:: Objective A ::
Summarize the elephant passage in two sentences.
:: Objective B ::
In the listing, retype the lines starting with the line that contains "order: Rosales" and going on through the last line of the listing.

:: Text ::
··········
Slowly looking around at his vehicle, he gauged the distance and tried to decide whether he would cover the thirty metres past the elephant to its relative safety. No, probably not. Looking around behind him, he noticed a large rock with a crack up the side. Would it be high enough to be out of reach of the trunk of the bull elephant with its thousands of powerful muscles? Only one way to find out, he darted across the clearing, startling the elephant slightly, and vaulted onto the jagged edge of the crack. The elephant, startled, half turned away and then charged. He scrambled hand over hand onto the crumbling rock and threw himself onto the flat top. The trunk of the elephant snaked up over the top, searching for the pest that had startled it so. A strange thought passed through the managers mind, the grey trunk reaching ever closer over the rusty brown boulder, as to whether he would run out of rock before the elephant ran out of trunk.
··········
:: Record list ::
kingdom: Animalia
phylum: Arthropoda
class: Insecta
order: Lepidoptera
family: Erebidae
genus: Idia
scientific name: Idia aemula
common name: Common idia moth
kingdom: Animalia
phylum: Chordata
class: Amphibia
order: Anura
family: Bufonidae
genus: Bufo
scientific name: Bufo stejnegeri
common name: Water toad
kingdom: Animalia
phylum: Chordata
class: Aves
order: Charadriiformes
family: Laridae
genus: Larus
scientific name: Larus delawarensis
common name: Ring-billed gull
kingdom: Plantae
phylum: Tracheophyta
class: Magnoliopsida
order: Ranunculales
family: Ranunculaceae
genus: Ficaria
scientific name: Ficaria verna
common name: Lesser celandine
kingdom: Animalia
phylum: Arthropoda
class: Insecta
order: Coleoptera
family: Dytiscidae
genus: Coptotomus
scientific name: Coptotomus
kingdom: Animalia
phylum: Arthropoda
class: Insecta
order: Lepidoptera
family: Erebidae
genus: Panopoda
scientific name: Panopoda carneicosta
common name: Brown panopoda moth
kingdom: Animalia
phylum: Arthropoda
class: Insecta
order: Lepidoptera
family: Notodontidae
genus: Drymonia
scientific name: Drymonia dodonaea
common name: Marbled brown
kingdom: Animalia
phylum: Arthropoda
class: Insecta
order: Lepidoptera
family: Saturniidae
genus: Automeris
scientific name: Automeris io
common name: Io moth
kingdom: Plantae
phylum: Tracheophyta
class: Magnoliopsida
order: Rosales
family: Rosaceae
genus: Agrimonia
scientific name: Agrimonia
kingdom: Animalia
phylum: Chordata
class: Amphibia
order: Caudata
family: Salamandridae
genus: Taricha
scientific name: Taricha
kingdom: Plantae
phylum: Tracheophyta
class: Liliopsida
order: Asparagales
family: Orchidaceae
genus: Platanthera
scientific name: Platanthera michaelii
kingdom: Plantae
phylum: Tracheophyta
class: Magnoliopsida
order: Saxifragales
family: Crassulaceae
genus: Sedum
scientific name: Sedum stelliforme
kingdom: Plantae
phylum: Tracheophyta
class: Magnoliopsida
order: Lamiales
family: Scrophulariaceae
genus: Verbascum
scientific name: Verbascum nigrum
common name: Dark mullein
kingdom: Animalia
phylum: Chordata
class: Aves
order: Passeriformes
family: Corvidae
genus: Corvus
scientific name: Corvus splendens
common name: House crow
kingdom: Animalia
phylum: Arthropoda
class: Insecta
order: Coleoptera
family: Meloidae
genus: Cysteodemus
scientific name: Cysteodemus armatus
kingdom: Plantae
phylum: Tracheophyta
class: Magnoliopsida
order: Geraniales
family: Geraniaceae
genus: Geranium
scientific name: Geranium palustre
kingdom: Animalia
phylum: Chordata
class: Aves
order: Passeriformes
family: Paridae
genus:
··········
:: Problem solution A ::
Judging that he could not reach his vehicle thirty meters past a bull elephant, the manager dashed across the clearing to a large cracked rock and climbed onto its flat top as the startled elephant charged. As the elephant's trunk snaked over the top searching for him, he wondered whether he would run out of rock before the elephant ran out of trunk.

:: Problem solution B ::
order: Rosales
family: Rosaceae
genus: Agrimonia
scientific name: Agrimonia
kingdom: Animalia
phylum: Chordata
class: Amphibia
order: Caudata
family: Salamandridae
genus: Taricha
scientific name: Taricha
kingdom: Plantae
phylum: Tracheophyta
class: Liliopsida
order: Asparagales
family: Orchidaceae
genus: Platanthera
scientific name: Platanthera michaelii
kingdom: Plantae
phylum: Tracheophyta
class: Magnoliopsida
order: Saxifragales
family: Crassulaceae
genus: Sedum
scientific name: Sedum stelliforme
kingdom: Plantae
phylum: Tracheophyta
class: Magnoliopsida
order: Lamiales
family: Scrophulariaceae
genus: Verbascum
scientific name: Verbascum nigrum
common name: Dark mullein
kingdom: Animalia
phylum: Chordata
class: Aves
order: Passeriformes
family: Corvidae
genus: Corvus
scientific name: Corvus splendens
common name: House crow
kingdom: Animalia
phylum: Arthropoda
class: Insecta
order: Coleoptera
family: Meloidae
genus: Cysteodemus
scientific name: Cysteodemus armatus
kingdom: Plantae
phylum: Tracheophyta
class: Magnoliopsida
order: Geraniales
family: Geraniaceae
genus: Geranium
scientific name: Geranium palustre
kingdom: Animalia
phylum: Chordata
class: Aves
order: Passeriformes
family: Paridae
genus:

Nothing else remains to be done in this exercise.